- **DATA FOR THIS TASK**
<<<<

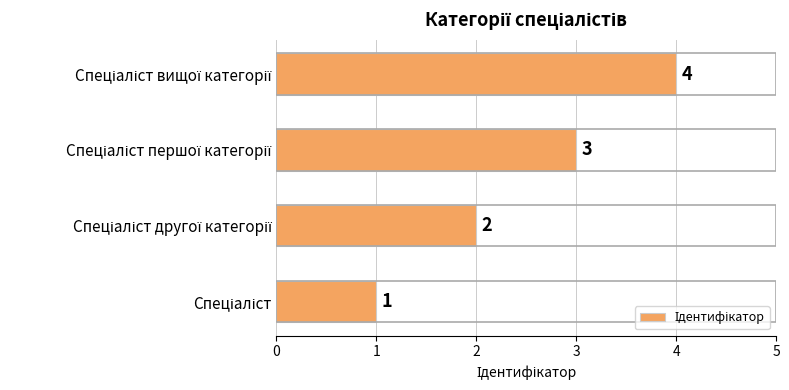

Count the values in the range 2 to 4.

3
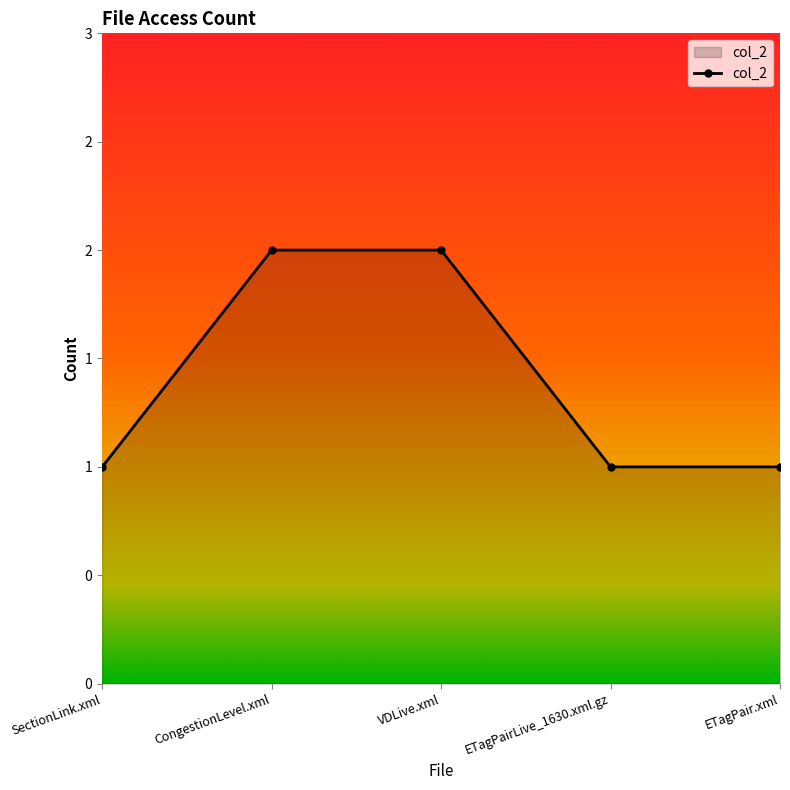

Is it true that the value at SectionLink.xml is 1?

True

>>>>
<<<<

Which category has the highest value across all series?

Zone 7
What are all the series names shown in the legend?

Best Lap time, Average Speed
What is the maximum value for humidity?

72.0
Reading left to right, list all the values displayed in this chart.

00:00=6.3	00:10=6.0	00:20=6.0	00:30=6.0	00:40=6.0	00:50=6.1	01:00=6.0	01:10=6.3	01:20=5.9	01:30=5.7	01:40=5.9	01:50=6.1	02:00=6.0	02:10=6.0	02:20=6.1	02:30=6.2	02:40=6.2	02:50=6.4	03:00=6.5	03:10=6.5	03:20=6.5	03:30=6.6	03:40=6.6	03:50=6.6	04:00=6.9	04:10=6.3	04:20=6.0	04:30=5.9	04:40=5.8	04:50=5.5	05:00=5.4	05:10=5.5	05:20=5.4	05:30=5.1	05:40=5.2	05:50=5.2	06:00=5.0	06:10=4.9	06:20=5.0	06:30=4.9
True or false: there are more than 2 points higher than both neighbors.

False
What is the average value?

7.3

>>>>

Find every line in the material above that contains the word "What", treating uppercase and lowercase as different, and copy each of those lines.

What are all the series names shown in the legend?
What is the maximum value for humidity?
What is the average value?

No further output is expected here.